Wirtschaftspolitik: Denkmalpflege alleine reicht nicht!

Kann man eine Büste aus Bronze politisch besudeln? Diese Frage drängte sich auf, als Katherina Reiche Montagnachmittag in Berlin die Rückkehr einer Ikone feierte. Über Jahre hatte eine Plastik von Ludwig Erhard im Wirtschaftsministerium unübersehbar das Foyer beherrscht. Da ruhte er und da wachte er, prüfte streng seine Nachkommen, mahnte still seine Nachahmer, der Meister und Hausgott und Maßstab vergangener Zeiten.

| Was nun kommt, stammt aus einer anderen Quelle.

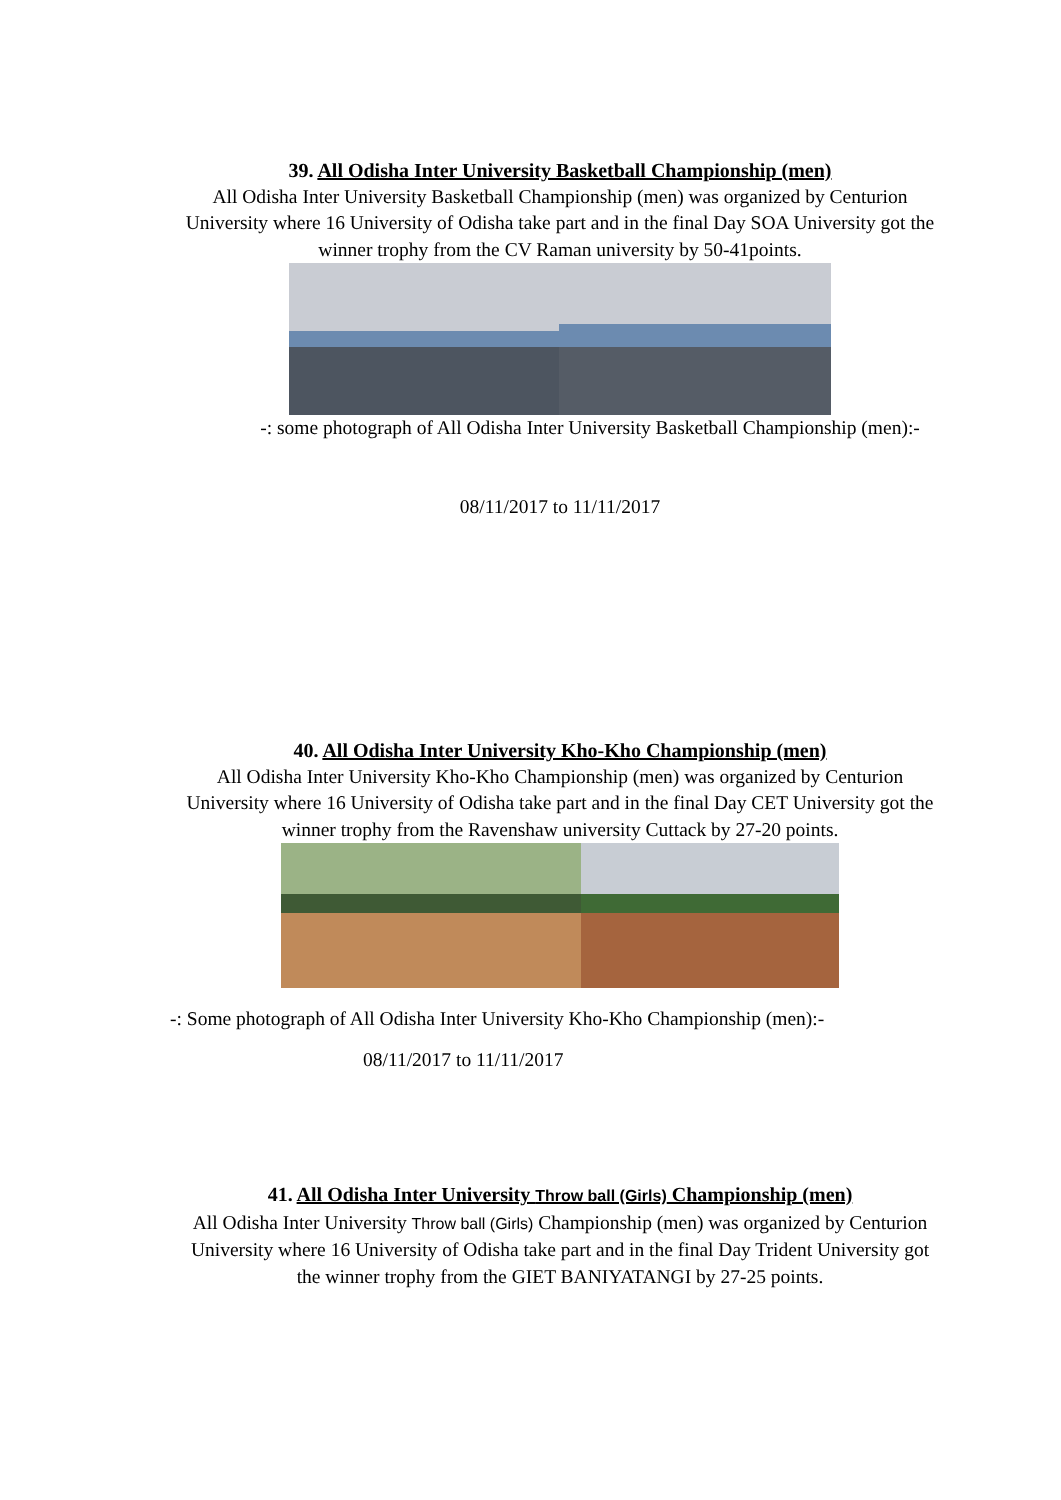39. All Odisha Inter University Basketball Championship (men)
All Odisha Inter University Basketball Championship (men) was organized by Centurion University where 16 University of Odisha take part and in the final Day SOA University got the winner trophy from the CV Raman university by 50-41points.
-: some photograph of All Odisha Inter University Basketball Championship (men):-
08/11/2017 to 11/11/2017
40. All Odisha Inter University Kho-Kho Championship (men)
All Odisha Inter University Kho-Kho Championship (men) was organized by Centurion University where 16 University of Odisha take part and in the final Day CET University got the winner trophy from the Ravenshaw university Cuttack by 27-20 points.
-: Some photograph of All Odisha Inter University Kho-Kho Championship (men):-
08/11/2017 to 11/11/2017
41. All Odisha Inter University Throw ball (Girls) Championship (men)
All Odisha Inter University Throw ball (Girls) Championship (men) was organized by Centurion University where 16 University of Odisha take part and in the final Day Trident University got the winner trophy from the GIET BANIYATANGI by 27-25 points.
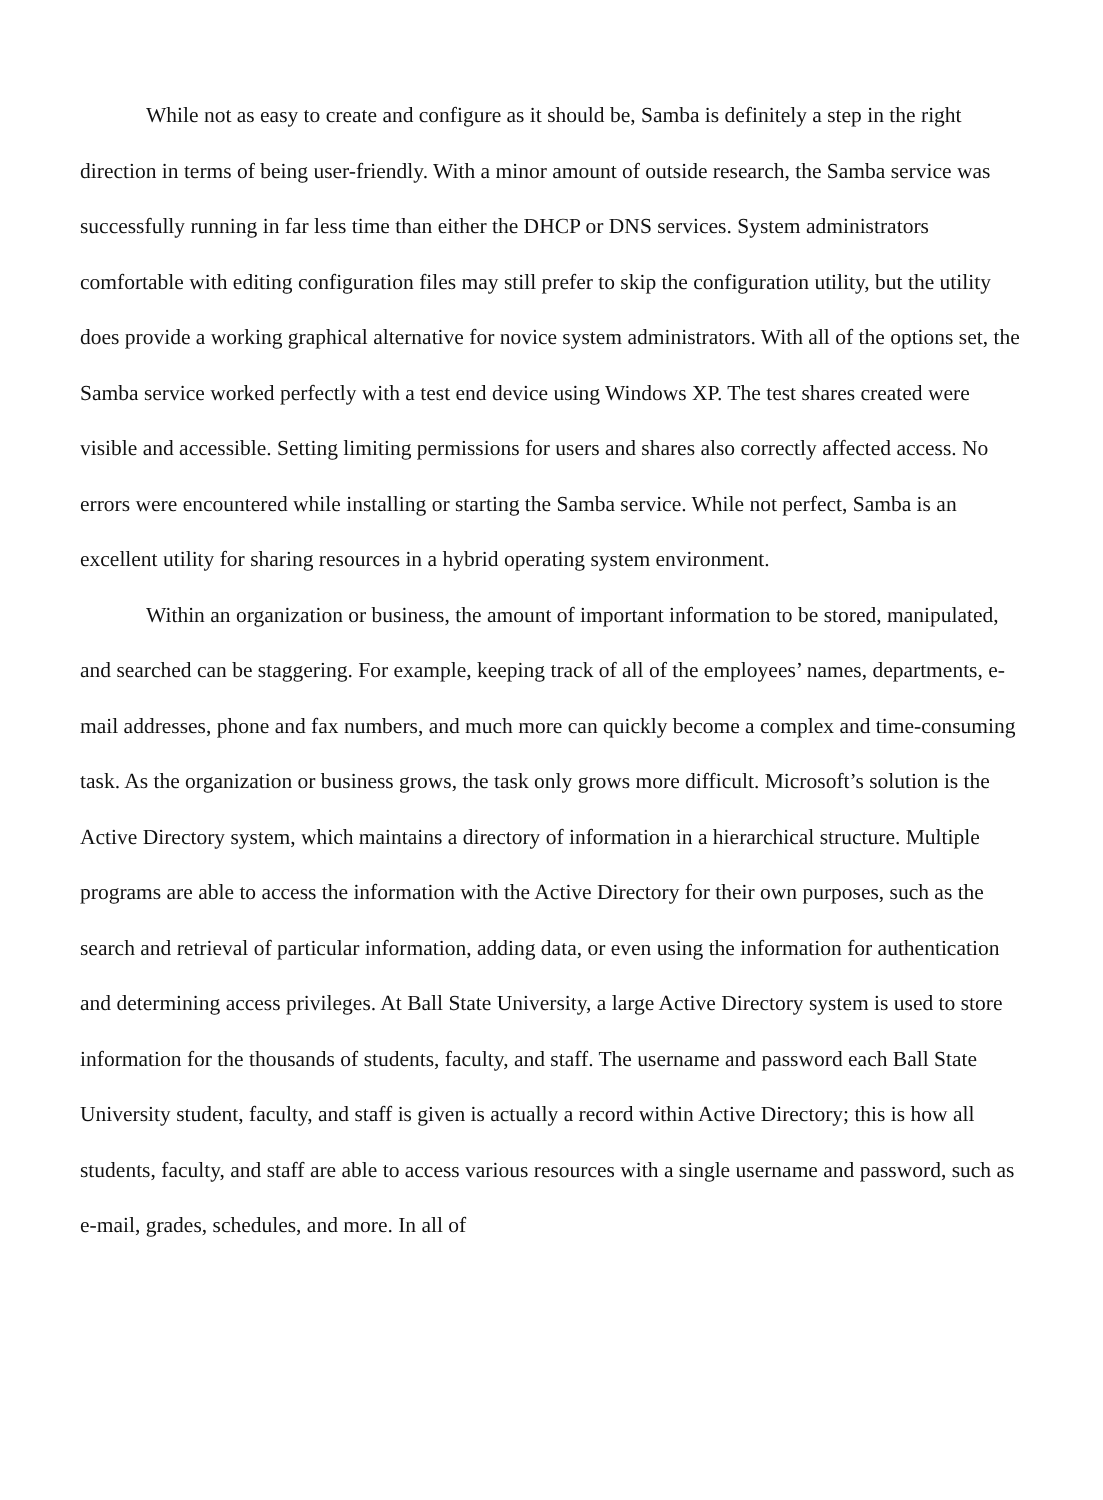While not as easy to create and configure as it should be, Samba is definitely a step in the right direction in terms of being user-friendly. With a minor amount of outside research, the Samba service was successfully running in far less time than either the DHCP or DNS services. System administrators comfortable with editing configuration files may still prefer to skip the configuration utility, but the utility does provide a working graphical alternative for novice system administrators. With all of the options set, the Samba service worked perfectly with a test end device using Windows XP. The test shares created were visible and accessible. Setting limiting permissions for users and shares also correctly affected access. No errors were encountered while installing or starting the Samba service. While not perfect, Samba is an excellent utility for sharing resources in a hybrid operating system environment.
Within an organization or business, the amount of important information to be stored, manipulated, and searched can be staggering. For example, keeping track of all of the employees’ names, departments, e-mail addresses, phone and fax numbers, and much more can quickly become a complex and time-consuming task. As the organization or business grows, the task only grows more difficult. Microsoft’s solution is the Active Directory system, which maintains a directory of information in a hierarchical structure. Multiple programs are able to access the information with the Active Directory for their own purposes, such as the search and retrieval of particular information, adding data, or even using the information for authentication and determining access privileges. At Ball State University, a large Active Directory system is used to store information for the thousands of students, faculty, and staff. The username and password each Ball State University student, faculty, and staff is given is actually a record within Active Directory; this is how all students, faculty, and staff are able to access various resources with a single username and password, such as e-mail, grades, schedules, and more. In all of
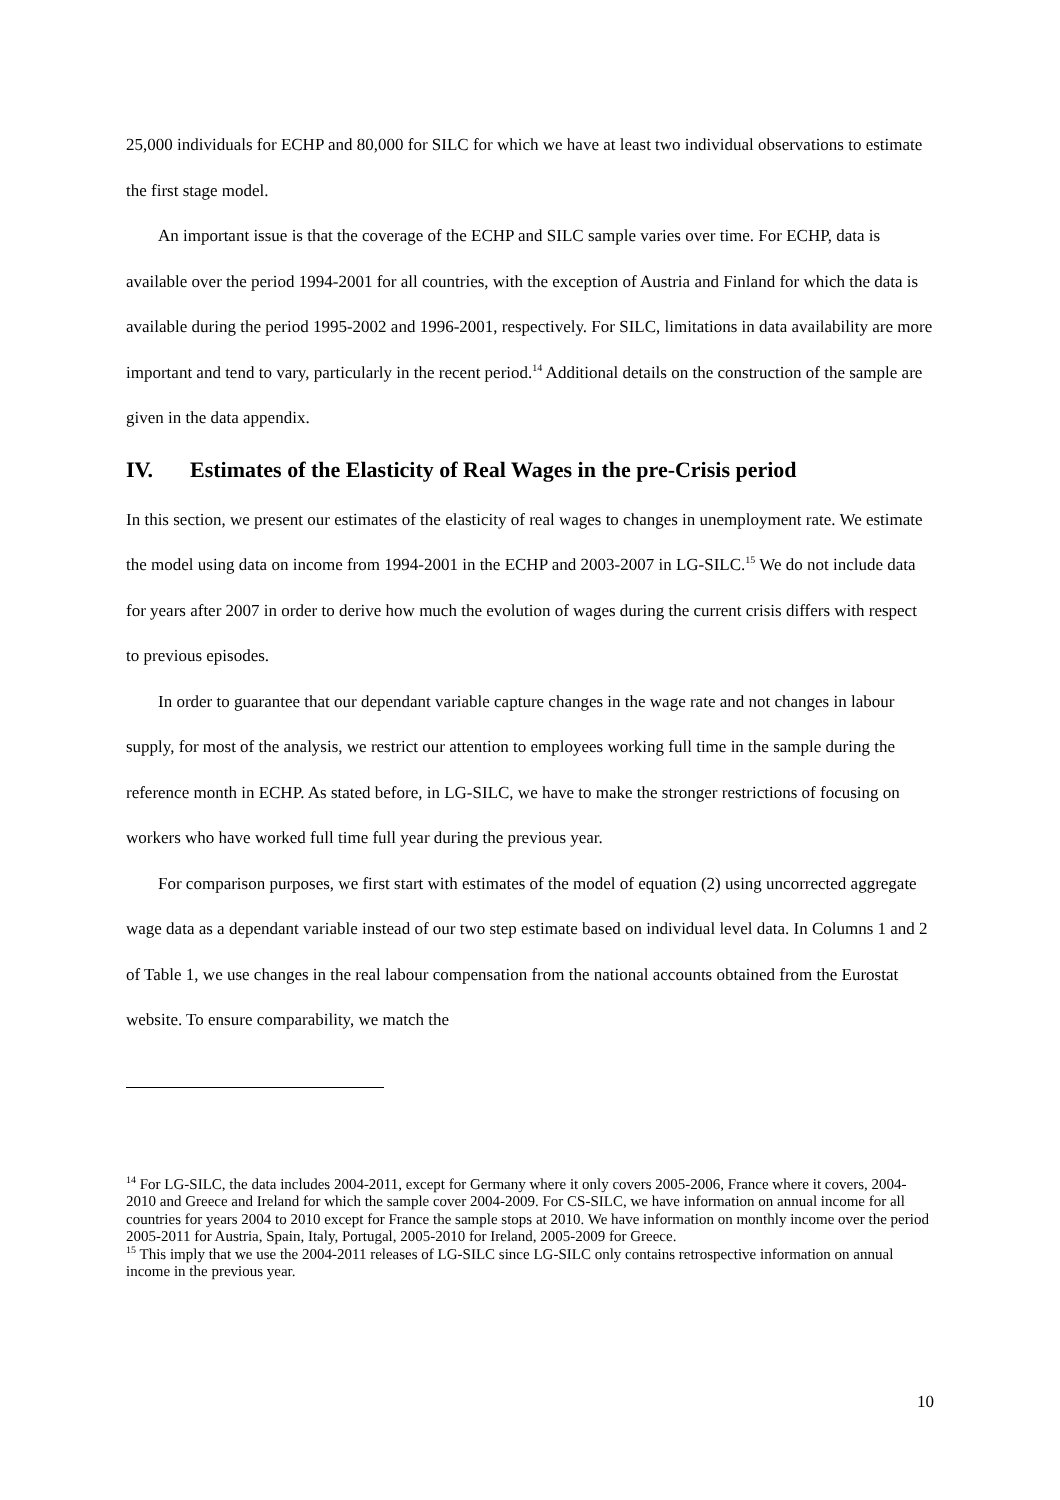25,000 individuals for ECHP and 80,000 for SILC for which we have at least two individual observations to estimate the first stage model.
An important issue is that the coverage of the ECHP and SILC sample varies over time. For ECHP, data is available over the period 1994-2001 for all countries, with the exception of Austria and Finland for which the data is available during the period 1995-2002 and 1996-2001, respectively. For SILC, limitations in data availability are more important and tend to vary, particularly in the recent period.<sup>14</sup> Additional details on the construction of the sample are given in the data appendix.
IV. Estimates of the Elasticity of Real Wages in the pre-Crisis period
In this section, we present our estimates of the elasticity of real wages to changes in unemployment rate. We estimate the model using data on income from 1994-2001 in the ECHP and 2003-2007 in LG-SILC.<sup>15</sup> We do not include data for years after 2007 in order to derive how much the evolution of wages during the current crisis differs with respect to previous episodes.
In order to guarantee that our dependant variable capture changes in the wage rate and not changes in labour supply, for most of the analysis, we restrict our attention to employees working full time in the sample during the reference month in ECHP. As stated before, in LG-SILC, we have to make the stronger restrictions of focusing on workers who have worked full time full year during the previous year.
For comparison purposes, we first start with estimates of the model of equation (2) using uncorrected aggregate wage data as a dependant variable instead of our two step estimate based on individual level data. In Columns 1 and 2 of Table 1, we use changes in the real labour compensation from the national accounts obtained from the Eurostat website. To ensure comparability, we match the
<sup>14</sup> For LG-SILC, the data includes 2004-2011, except for Germany where it only covers 2005-2006, France where it covers, 2004-2010 and Greece and Ireland for which the sample cover 2004-2009. For CS-SILC, we have information on annual income for all countries for years 2004 to 2010 except for France the sample stops at 2010. We have information on monthly income over the period 2005-2011 for Austria, Spain, Italy, Portugal, 2005-2010 for Ireland, 2005-2009 for Greece.
<sup>15</sup> This imply that we use the 2004-2011 releases of LG-SILC since LG-SILC only contains retrospective information on annual income in the previous year.
10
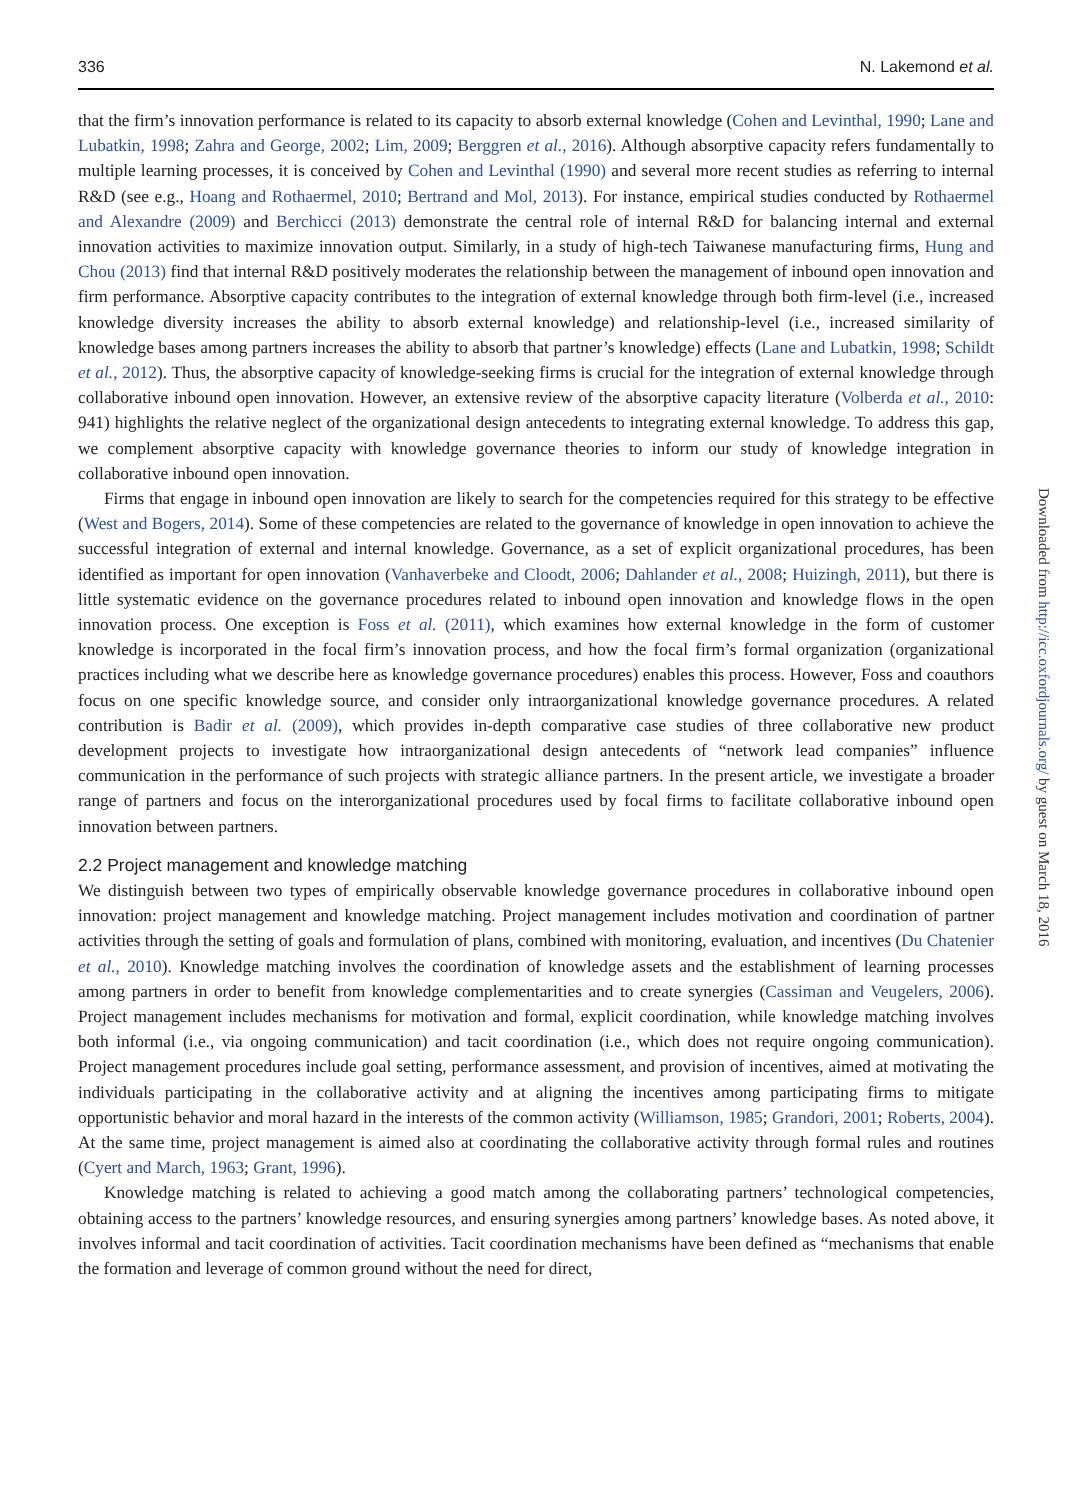336 N. Lakemond et al.
that the firm’s innovation performance is related to its capacity to absorb external knowledge (Cohen and Levinthal, 1990; Lane and Lubatkin, 1998; Zahra and George, 2002; Lim, 2009; Berggren et al., 2016). Although absorptive capacity refers fundamentally to multiple learning processes, it is conceived by Cohen and Levinthal (1990) and several more recent studies as referring to internal R&D (see e.g., Hoang and Rothaermel, 2010; Bertrand and Mol, 2013). For instance, empirical studies conducted by Rothaermel and Alexandre (2009) and Berchicci (2013) demonstrate the central role of internal R&D for balancing internal and external innovation activities to maximize innovation output. Similarly, in a study of high-tech Taiwanese manufacturing firms, Hung and Chou (2013) find that internal R&D positively moderates the relationship between the management of inbound open innovation and firm performance. Absorptive capacity contributes to the integration of external knowledge through both firm-level (i.e., increased knowledge diversity increases the ability to absorb external knowledge) and relationship-level (i.e., increased similarity of knowledge bases among partners increases the ability to absorb that partner’s knowledge) effects (Lane and Lubatkin, 1998; Schildt et al., 2012). Thus, the absorptive capacity of knowledge-seeking firms is crucial for the integration of external knowledge through collaborative inbound open innovation. However, an extensive review of the absorptive capacity literature (Volberda et al., 2010: 941) highlights the relative neglect of the organizational design antecedents to integrating external knowledge. To address this gap, we complement absorptive capacity with knowledge governance theories to inform our study of knowledge integration in collaborative inbound open innovation.
Firms that engage in inbound open innovation are likely to search for the competencies required for this strategy to be effective (West and Bogers, 2014). Some of these competencies are related to the governance of knowledge in open innovation to achieve the successful integration of external and internal knowledge. Governance, as a set of explicit organizational procedures, has been identified as important for open innovation (Vanhaverbeke and Cloodt, 2006; Dahlander et al., 2008; Huizingh, 2011), but there is little systematic evidence on the governance procedures related to inbound open innovation and knowledge flows in the open innovation process. One exception is Foss et al. (2011), which examines how external knowledge in the form of customer knowledge is incorporated in the focal firm’s innovation process, and how the focal firm’s formal organization (organizational practices including what we describe here as knowledge governance procedures) enables this process. However, Foss and coauthors focus on one specific knowledge source, and consider only intraorganizational knowledge governance procedures. A related contribution is Badir et al. (2009), which provides in-depth comparative case studies of three collaborative new product development projects to investigate how intraorganizational design antecedents of “network lead companies” influence communication in the performance of such projects with strategic alliance partners. In the present article, we investigate a broader range of partners and focus on the interorganizational procedures used by focal firms to facilitate collaborative inbound open innovation between partners.
2.2 Project management and knowledge matching
We distinguish between two types of empirically observable knowledge governance procedures in collaborative inbound open innovation: project management and knowledge matching. Project management includes motivation and coordination of partner activities through the setting of goals and formulation of plans, combined with monitoring, evaluation, and incentives (Du Chatenier et al., 2010). Knowledge matching involves the coordination of knowledge assets and the establishment of learning processes among partners in order to benefit from knowledge complementarities and to create synergies (Cassiman and Veugelers, 2006). Project management includes mechanisms for motivation and formal, explicit coordination, while knowledge matching involves both informal (i.e., via ongoing communication) and tacit coordination (i.e., which does not require ongoing communication). Project management procedures include goal setting, performance assessment, and provision of incentives, aimed at motivating the individuals participating in the collaborative activity and at aligning the incentives among participating firms to mitigate opportunistic behavior and moral hazard in the interests of the common activity (Williamson, 1985; Grandori, 2001; Roberts, 2004). At the same time, project management is aimed also at coordinating the collaborative activity through formal rules and routines (Cyert and March, 1963; Grant, 1996).
Knowledge matching is related to achieving a good match among the collaborating partners’ technological competencies, obtaining access to the partners’ knowledge resources, and ensuring synergies among partners’ knowledge bases. As noted above, it involves informal and tacit coordination of activities. Tacit coordination mechanisms have been defined as “mechanisms that enable the formation and leverage of common ground without the need for direct,
Downloaded from http://icc.oxfordjournals.org/ by guest on March 18, 2016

Als unantastbar und unvergleichlich galt das Erbe Ludwig Erhards seinen Verehrern. Bis Robert Habeck kam. Da ließ der Stifter das Kunstwerk lieber entfernen. Aus Protest gegen den Grünen. Aus Sorge um die politische Kontamination.
Der Auftritt von Habecks christdemokratischer Nachfolgerin Reiche, er ächzte deshalb geradezu unter der herbeizitierten Wende-Symbolik. Er entbehrte vor allem nicht einer gewissen Ironie: Es war Reiche, die Habeck bei der Amtsübergabe noch unmenschliche Leistungen attestiert hatte. Es ist Reiche, die nun den Industriestrompreis einführen will. Eine Idee Habecks, eine Subvention erster Güte.
Trotzdem kehrt der Erhard jetzt zurück. Zu ihr. Man merkt daran schon: Es ist kompliziert.
Nun darf eine Ministerin sich als Denkmalpflegerin betätigen, sich im Abglanz sonnen. In diesem Fall tut besonders Katherina Reiche seit Tag eins als Ministerin schließlich konsequent das, was sie an Tag eins angekündigt hat: Sie will wieder Marktwirtschaft wagen, die ordnungspolitische Tradition der CDU und ihres Hauses nicht nur pflegen, sondern damit – wenn nötig – buchstäblich zur Ordnung rufen.
Reiche kanzelt sozialstaatsgläubige Sozialdemokraten ebenso ab wie risikoscheue Unternehmer, die immer noch an Chinas Rohstofftropf hängen. Sie wagt es, die SPD-Rente mit 63 infrage zu stellen und zugleich die CSU-Mütterrente. Sie hadert hörbar mit einer Energiewende um jeden Preis. Sie warnt vor wachsenden Sozialleistungen und sinkender Wettbewerbsfähigkeit.
Kurzum: Katherina Reiche macht Katherina-Reiche-Sachen. Sie macht sich unbeliebt. Ist unbequem. Bleibt unerschrocken. Gut so. Fürs Erste.
Alleine wird das nichts
Man sollte allerdings sehr genau darauf achten, wer ihr beisteht. Der Kanzler und der wirtschaftsliberale Unionsflügel sind es jedenfalls nicht. Sie bleiben meistens seltsam stumm, wenn Reiche sich vorwagt. Es ist eben das eine, sich als mahnende Solitärin zu profilieren. Etwas anderes, zu überzeugen und mit Verbündeten eine Reformpolitik zu organisieren, die über den zaudernd-zögerlich-kompromissbehafteten Koalitionsvertrag hinausgehen könnte.
Die Wirtschaftsministerin spielt bis heute lieber für die Galerie, statt im Maschinenraum neue Mehrheiten zu sondieren. Wo ist – jenseits der Beifall erheischenden Prinzipientreue – ihr konkretes Reformpaket für den Standort Deutschland? Wo ihre wirtschaftspolitische Großantwort auf eine vermachtete Welt, in der Regeln nichts und Zugriff auf Ressourcen, Wissen, Technologie alles ist?
Die Traditionspflege überdeckt nur mühsam den Mangel: Anno 2025 müsste ihr für ein hochentwickeltes Industrieland mit wegbrechendem Geschäftsmodell mehr einfallen als „weniger Sozialstaat“. Wer laut „Agenda“ sagt, sollte außerdem wissen, dass er damit unnötigerweise Räume bei einem Koalitionspartner verengt, der noch gebraucht wird.
Ludwig Erhard konnte noch keine Vorbilder haben. Ein Gerhard Schröder kopierte mit seiner Agenda niemanden. Diese amtierende Bundesregierung wird den überbordenden Herausforderungen nicht gerecht, wenn sie nur weiter die Vergangenheit entstaubt – statt neue Kraft aus ihr zu schöpfen. Tradition verpflichtet – zu mehr.